Given records —
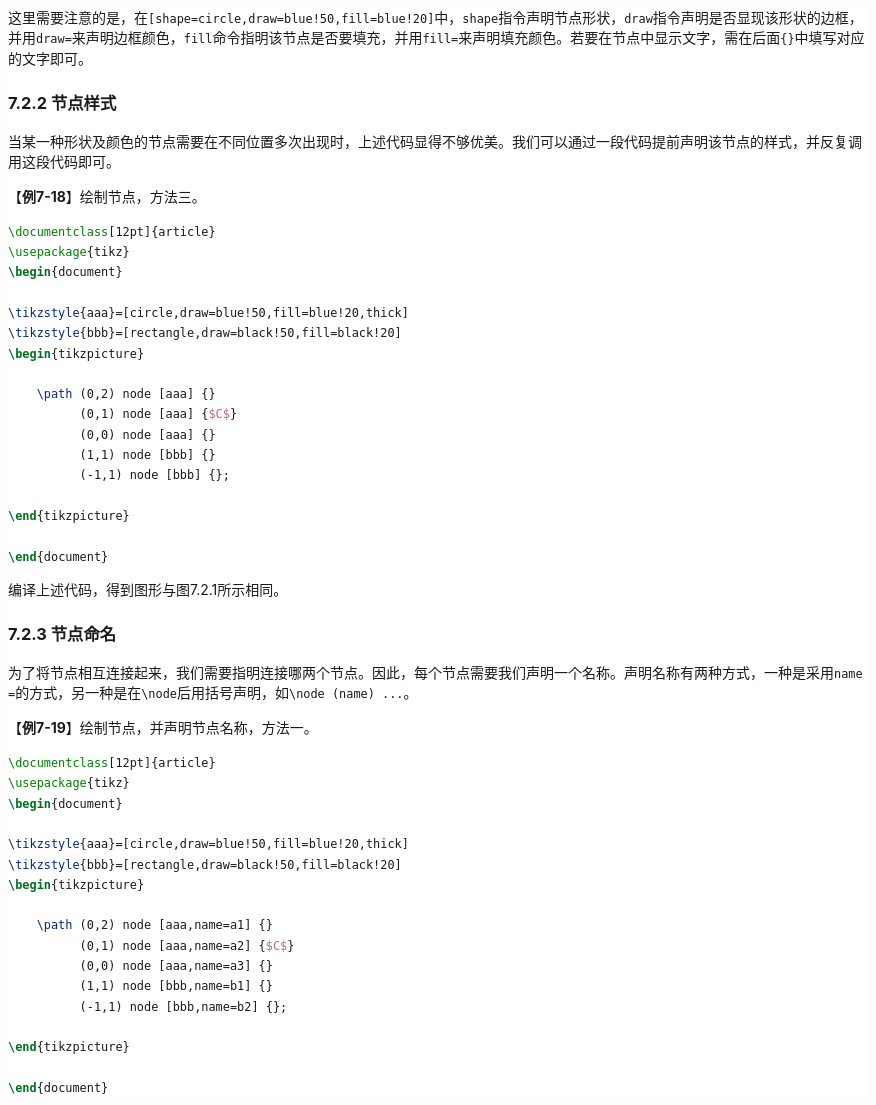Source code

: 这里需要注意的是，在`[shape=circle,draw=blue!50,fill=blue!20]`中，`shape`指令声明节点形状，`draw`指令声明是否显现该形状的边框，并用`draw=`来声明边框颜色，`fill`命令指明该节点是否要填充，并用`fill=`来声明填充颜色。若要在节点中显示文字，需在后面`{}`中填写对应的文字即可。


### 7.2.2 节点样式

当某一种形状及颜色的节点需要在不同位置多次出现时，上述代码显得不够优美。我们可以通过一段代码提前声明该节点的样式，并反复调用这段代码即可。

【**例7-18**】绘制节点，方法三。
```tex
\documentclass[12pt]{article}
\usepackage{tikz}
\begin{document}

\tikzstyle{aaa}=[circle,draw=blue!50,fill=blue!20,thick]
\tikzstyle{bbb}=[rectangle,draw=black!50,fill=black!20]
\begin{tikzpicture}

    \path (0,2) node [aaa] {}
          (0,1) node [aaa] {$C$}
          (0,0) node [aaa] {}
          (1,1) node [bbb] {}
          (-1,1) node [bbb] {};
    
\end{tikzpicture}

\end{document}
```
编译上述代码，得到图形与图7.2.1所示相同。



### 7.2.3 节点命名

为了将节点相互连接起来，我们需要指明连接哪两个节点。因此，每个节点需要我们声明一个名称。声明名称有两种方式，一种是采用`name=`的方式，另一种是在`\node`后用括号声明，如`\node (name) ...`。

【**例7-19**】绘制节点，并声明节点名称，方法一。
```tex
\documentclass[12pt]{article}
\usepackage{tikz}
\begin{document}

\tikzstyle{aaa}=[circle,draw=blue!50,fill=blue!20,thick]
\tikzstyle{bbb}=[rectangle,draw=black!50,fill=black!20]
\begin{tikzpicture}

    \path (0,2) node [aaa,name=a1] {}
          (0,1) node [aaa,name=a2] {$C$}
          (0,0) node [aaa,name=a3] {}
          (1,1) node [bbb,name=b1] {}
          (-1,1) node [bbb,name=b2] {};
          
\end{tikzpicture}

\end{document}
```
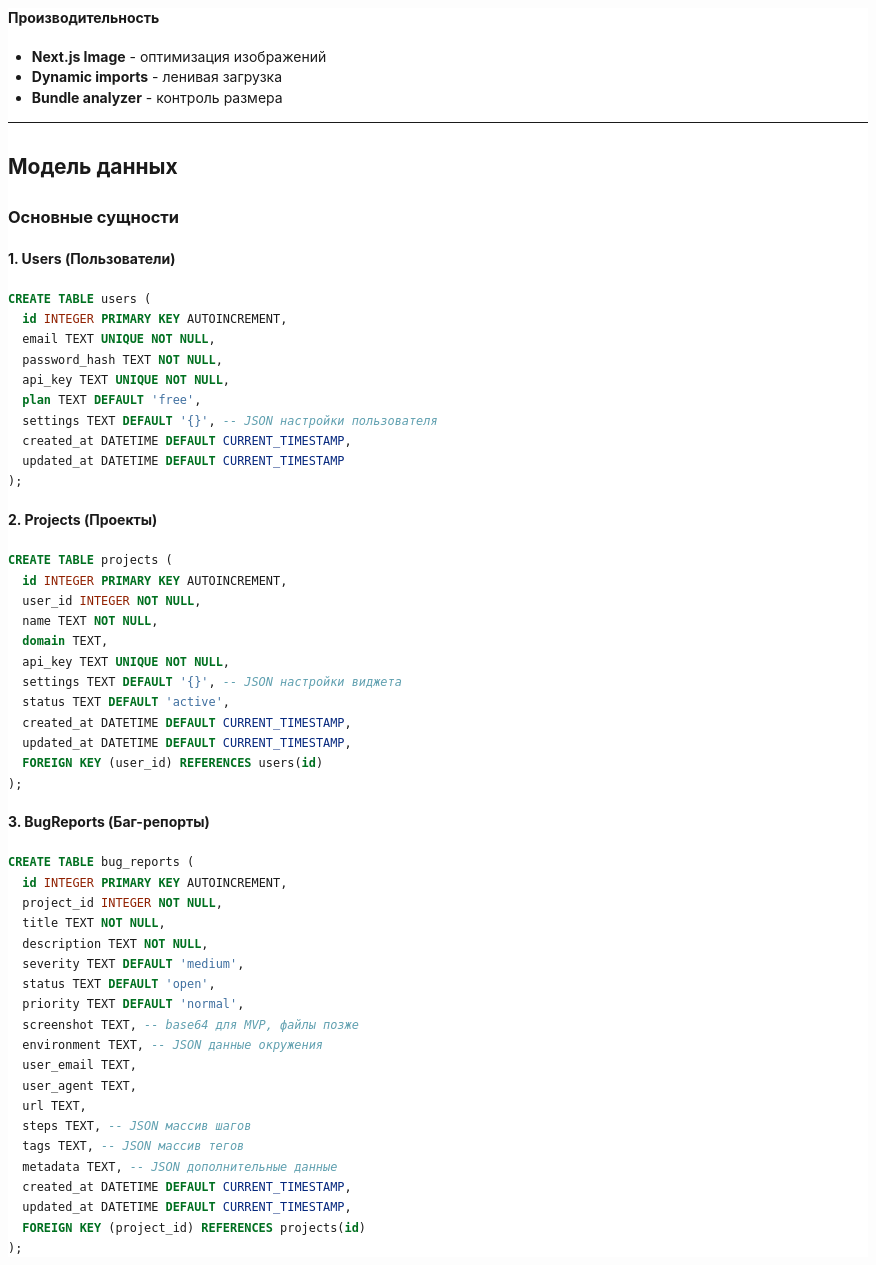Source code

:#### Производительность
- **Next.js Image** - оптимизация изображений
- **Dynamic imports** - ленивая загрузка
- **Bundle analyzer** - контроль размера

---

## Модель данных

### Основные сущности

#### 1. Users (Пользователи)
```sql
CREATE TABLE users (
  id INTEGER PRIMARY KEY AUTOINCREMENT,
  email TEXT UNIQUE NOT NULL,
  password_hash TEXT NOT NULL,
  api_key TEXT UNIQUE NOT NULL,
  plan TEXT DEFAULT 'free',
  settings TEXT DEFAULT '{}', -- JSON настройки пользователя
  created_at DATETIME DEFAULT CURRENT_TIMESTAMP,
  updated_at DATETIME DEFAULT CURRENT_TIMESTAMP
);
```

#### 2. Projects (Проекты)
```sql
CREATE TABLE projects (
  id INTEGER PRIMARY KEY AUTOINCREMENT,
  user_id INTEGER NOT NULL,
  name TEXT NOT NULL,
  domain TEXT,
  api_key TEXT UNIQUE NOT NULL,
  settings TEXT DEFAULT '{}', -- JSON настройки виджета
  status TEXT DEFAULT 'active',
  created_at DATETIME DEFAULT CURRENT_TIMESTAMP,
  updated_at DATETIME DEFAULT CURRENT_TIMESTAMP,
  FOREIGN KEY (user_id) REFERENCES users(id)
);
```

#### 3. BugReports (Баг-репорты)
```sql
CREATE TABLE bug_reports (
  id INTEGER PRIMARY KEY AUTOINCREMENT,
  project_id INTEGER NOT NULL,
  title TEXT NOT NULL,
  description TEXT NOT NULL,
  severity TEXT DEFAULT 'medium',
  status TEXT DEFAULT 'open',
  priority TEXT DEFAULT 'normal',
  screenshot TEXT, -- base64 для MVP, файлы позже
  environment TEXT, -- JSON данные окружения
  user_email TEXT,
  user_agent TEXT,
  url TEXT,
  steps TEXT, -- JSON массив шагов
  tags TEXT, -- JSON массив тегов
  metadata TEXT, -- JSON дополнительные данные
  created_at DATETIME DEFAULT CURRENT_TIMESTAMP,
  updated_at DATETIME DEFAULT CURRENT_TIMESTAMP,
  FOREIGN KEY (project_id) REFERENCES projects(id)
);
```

Work instruction —
Which lines above contain the word "FOREIGN"? Copy each one.

Task response —
  FOREIGN KEY (user_id) REFERENCES users(id)
  FOREIGN KEY (project_id) REFERENCES projects(id)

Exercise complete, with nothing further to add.